Enter the macro. In Clojure, providing context to a function is straightforward using a macro, for instance, a database query (n.b., most of this is straight example code from wikibooks.org).

(use 'clojure.java.jdbc)
(let [db-host "localhost"
db-port 5432
db-name "a_database"]
(def db {:classname "org.postgresql.Driver" ; must be in classpath
:subprotocol "postgresql"
:subname (str "//" db-host ":" db-port "/" db-name)
; Any additional keys are passed to the driver
; as driver-specific properties.
:user "a_user"
:password "secret"}))

This provides the context for the with-connection macro:

(with-connection db
(with-query-results rs ["select * from blogs"]
; rs will be a sequence of maps,
; one for each record in the result set.
(dorun (map #(println (:title %)) rs))))

I’m using the simplest of (admittedly cribbed) examples here for the sake of demonstration, but right away here, we’ve got the D and C of DCI - Data and Context. As for interaction… we could easily conceive of a with-role macro which determines the interaction of the database connection and the actual application of the with-connection macro, whether it invokes a SELECT, CREATE, UPDATE, or DELETE statement.

In a Lisp, this level of composition is completely natural, is my point. In a language like Ruby (which despite having much of the Lisp nature, is OO to its core), and especially in a framework like Rails, with its cargo-cult Design Pattern-worshipping user base (I’m going to take some shit for that one, but accept that I’m exaggerating and flame with that in mind), is it any surprise that a pattern that makes total sense in an FP context is going to be a hot controversy in an OOP context?

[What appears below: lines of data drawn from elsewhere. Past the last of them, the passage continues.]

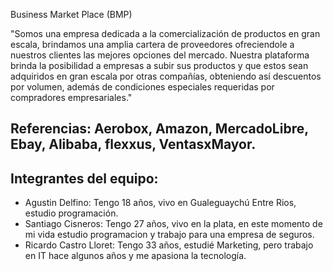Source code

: Business Market Place (BMP)

"Somos una empresa dedicada a la comercialización de productos en gran escala, brindamos una amplia cartera de proveedores ofreciendole a nuestros clientes las mejores opciones del mercado. Nuestra plataforma brinda la posibilidad a empresas a subir sus productos y que estos sean adquiridos en gran escala por otras compañías, obteniendo así descuentos por volumen, además de condiciones especiales requeridas por compradores empresariales."

## Referencias: Aerobox, Amazon, MercadoLibre, Ebay, Alibaba, flexxus, VentasxMayor.

## Integrantes del equipo: 
+ Agustin Delfino: Tengo 18 años, vivo en Gualeguaychú Entre Rios, estudio programación.
+ Santiago Cisneros: Tengo 27 años, vivo en la plata, en este momento de mi vida estudio programacion y trabajo para una empresa de seguros. 
+ Ricardo Castro Lloret: Tengo 33 años, estudié Marketing, pero trabajo en IT hace algunos años y me apasiona la tecnología.
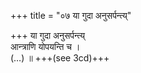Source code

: +++
title = "०७ या गुदा अनुसर्पन्त्य्"

+++
या गुदा अनुसर्पन्त्य्  
आन्त्राणि योपयन्ति च ।  
(…) ॥ +++(see 3cd)+++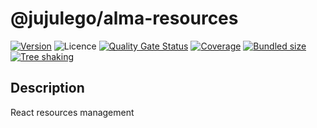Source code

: # @jujulego/alma-resources
[![Version](https://img.shields.io/npm/v/@jujulego/alma-resources)](https://www.npmjs.com/package/@jujulego/alma-resources)
![Licence](https://img.shields.io/github/license/jujulego/alma)
[![Quality Gate Status](https://sonarcloud.io/api/project_badges/measure?project=jujulego_alma-resources&metric=alert_status)](https://sonarcloud.io/dashboard?id=jujulego_alma-resources)
[![Coverage](https://sonarcloud.io/api/project_badges/measure?project=jujulego_alma-resources&metric=coverage)](https://sonarcloud.io/dashboard?id=jujulego_alma-resources)
[![Bundled size](https://badgen.net/bundlephobia/minzip/@jujulego/alma-resources@latest)](https://bundlephobia.com/package/@jujulego/alma-resources@latest)
[![Tree shaking](https://badgen.net/bundlephobia/tree-shaking/@jujulego/alma-resources@latest)](https://bundlephobia.com/package/@jujulego/alma-resources@latest)

## Description
React resources management
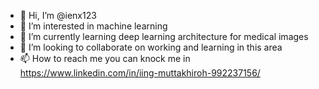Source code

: - 👋 Hi, I’m @ienx123
- 👀 I’m interested in machine learning 
- 🌱 I’m currently learning deep learning architecture for medical images 
- 💞️ I’m looking to collaborate on working and learning in this area
- 📫 How to reach me you can knock me in https://www.linkedin.com/in/iing-muttakhiroh-992237156/

<!---
ienx123/ienx123 is a ✨ special ✨ repository because its `README.md` (this file) appears on your GitHub profile.
You can click the Preview link to take a look at your changes.
--->
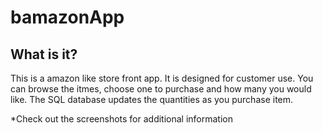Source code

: # bamazonApp

## What is it?

This is a amazon like store front app. It is designed for customer use. You can browse the itmes, choose one to purchase and how many you would like. The SQL database updates the quantities as you purchase item.

*Check out the screenshots for additional information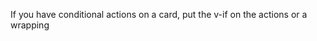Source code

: If you have conditional actions on a card, put the v-if on the actions or a wrapping <template> not on the <template v-slot:actions> otherwise the actions may not be shown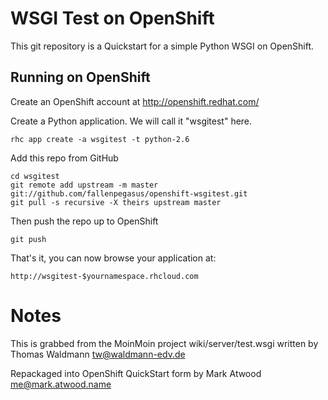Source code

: WSGI Test on OpenShift
======================

This git repository is a Quickstart for a simple Python WSGI on OpenShift.

Running on OpenShift
----------------------------

Create an OpenShift account at http://openshift.redhat.com/

Create a Python application. We will call it "wsgitest" here.

    rhc app create -a wsgitest -t python-2.6

Add this repo from GitHub

    cd wsgitest
    git remote add upstream -m master git://github.com/fallenpegasus/openshift-wsgitest.git
    git pull -s recursive -X theirs upstream master
    
Then push the repo up to OpenShift

    git push

That's it, you can now browse your application at:

    http://wsgitest-$yournamespace.rhcloud.com

Notes
=====

This is grabbed from the MoinMoin project wiki/server/test.wsgi
written by Thomas Waldmann <tw@waldmann-edv.de>

Repackaged into OpenShift QuickStart form by Mark Atwood <me@mark.atwood.name>

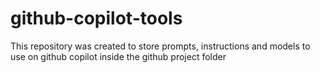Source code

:# github-copilot-tools

This repository was created to store prompts, instructions and models to use on github copilot inside the github project folder
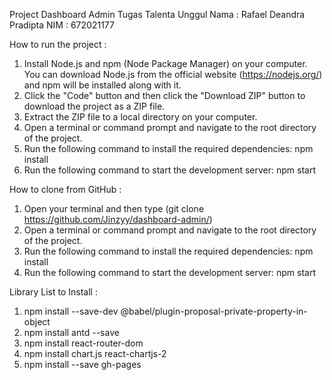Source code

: Project Dashboard Admin Tugas Talenta Unggul
Nama : Rafael Deandra Pradipta
NIM : 672021177

How to run the project : 

1. Install Node.js and npm (Node Package Manager) on your computer. You can download Node.js from the official website (https://nodejs.org/) and npm will be installed along with it.
2. Click the "Code" button and then click the "Download ZIP" button to download the project as a ZIP file.
3. Extract the ZIP file to a local directory on your computer.
4. Open a terminal or command prompt and navigate to the root directory of the project.
5. Run the following command to install the required dependencies:  npm install
6. Run the following command to start the development server: npm start

How to clone from GitHub :

1. Open your terminal and then type (git clone https://github.com/Jinzyy/dashboard-admin/)
2. Open a terminal or command prompt and navigate to the root directory of the project.
3. Run the following command to install the required dependencies:  npm install
4. Run the following command to start the development server: npm start

Library List to Install : 
1. npm install --save-dev @babel/plugin-proposal-private-property-in-object
2. npm install antd --save
3. npm install react-router-dom
4. npm install chart.js react-chartjs-2
5. npm install --save gh-pages
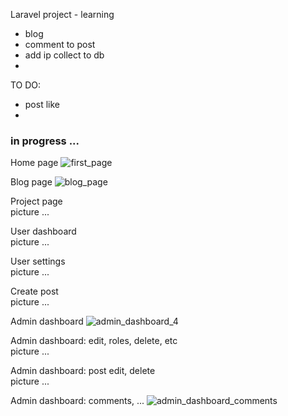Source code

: 
Laravel project - learning


- blog
- comment to post
- add ip collect to db
- 

TO DO:
- post like
-

### in progress ...

Home page
![first_page](https://user-images.githubusercontent.com/46469418/114353450-52edf880-9b6d-11eb-8a44-58c161bfe1a8.png)

Blog page
![blog_page](https://user-images.githubusercontent.com/46469418/114354160-22f32500-9b6e-11eb-9c10-058d08575f78.png)

Project page\
picture ...

User dashboard\
picture ...

User settings\
picture ...

Create post\
picture ...





Admin dashboard
![admin_dashboard_4](https://user-images.githubusercontent.com/46469418/114918740-ba36d180-9e27-11eb-836b-4cbbd250220e.png)


Admin dashboard: edit, roles, delete, etc\
 picture ...

Admin dashboard: post edit, delete\
picture ...

Admin dashboard: comments, ...
![admin_dashboard_comments](https://user-images.githubusercontent.com/46469418/114666878-16520680-9cff-11eb-912d-166b3f12fa7b.png)
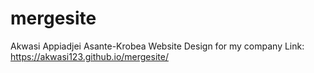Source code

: # mergesite

Akwasi Appiadjei Asante-Krobea
Website Design for my company
Link: https://akwasi123.github.io/mergesite/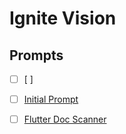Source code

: # Ignite Vision

## Prompts
- [ ] [ ]
- [ ] [Initial Prompt](./technical_spec.md)
- [ ] [Flutter Doc Scanner](../flutter_doc_scanner/flutter-doc-scanner.md)


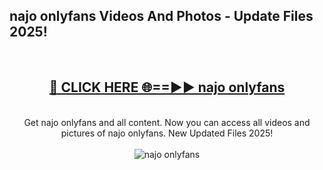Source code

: <h2>najo onlyfans Videos And Photos - Update Files 2025!</h2>
<br>
<div align="center">
<h2><a href="https://linkcuts.com/hfmhzwbr" rel="nofollow">🔴 CLICK HERE 🌐==►► najo onlyfans</a></h2>
<br>
Get najo onlyfans and all content. Now you can access all videos and pictures of najo onlyfans. New Updated Files 2025!
<br>
<br>
<a href="https://linkcuts.com/hfmhzwbr" rel="nofollow" data-target="animated-image.originalLink"><img src="https://i.ibb.co.com/WyWwxjT/player-gif2.gif" alt="najo onlyfans" style="max-width: 100%; display: inline-block;" data-target="animated-image.originalImage"></a>
</div>
<br>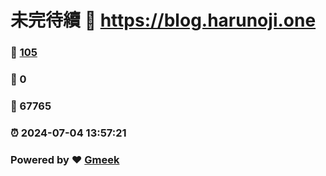 # 未完待續 :link: https://blog.harunoji.one 
### :page_facing_up: [105](https://blog.harunoji.one/tag.html) 
### :speech_balloon: 0 
### :hibiscus: 67765 
### :alarm_clock: 2024-07-04 13:57:21 
### Powered by :heart: [Gmeek](https://github.com/Meekdai/Gmeek)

I agree with Tony’s post that “DCI” in Rails is totally broken. But that’s because, IMHO, DCI isn’t the best pattern for OOP. Yeah, Ruby has lots of functional features, but maybe we need to rethink how we’re doing this DCI stuff (or Concerns, or whatever), on the basis that messing with inheritance and the class hierarchy is the wrong thing, and perhaps we should be creatively exploring the use of blocks and lambdas and Ruby’s other functional constructs.

I’m not offering any solutions here, but I’m hoping I can contribute to the conversation. Step away from the mixins, away from the class hierarchy, away from the object model. Maybe take another read of Design Patterns and see if DCI is another hot YAGNI thing. I don’t know yet. I just know it reminds me of how things are AWESOME in a whole other paradigm that doesn’t necessarily apply to your Rails app.

As a caveat, I should say that I haven’t really tried to use this DCI mojo in a production application, although I have played with different ideas about it Just For Fun©. If you think I’m wrong, or have the whole thing arse-about-face, I’d be happy to discuss it in the comments.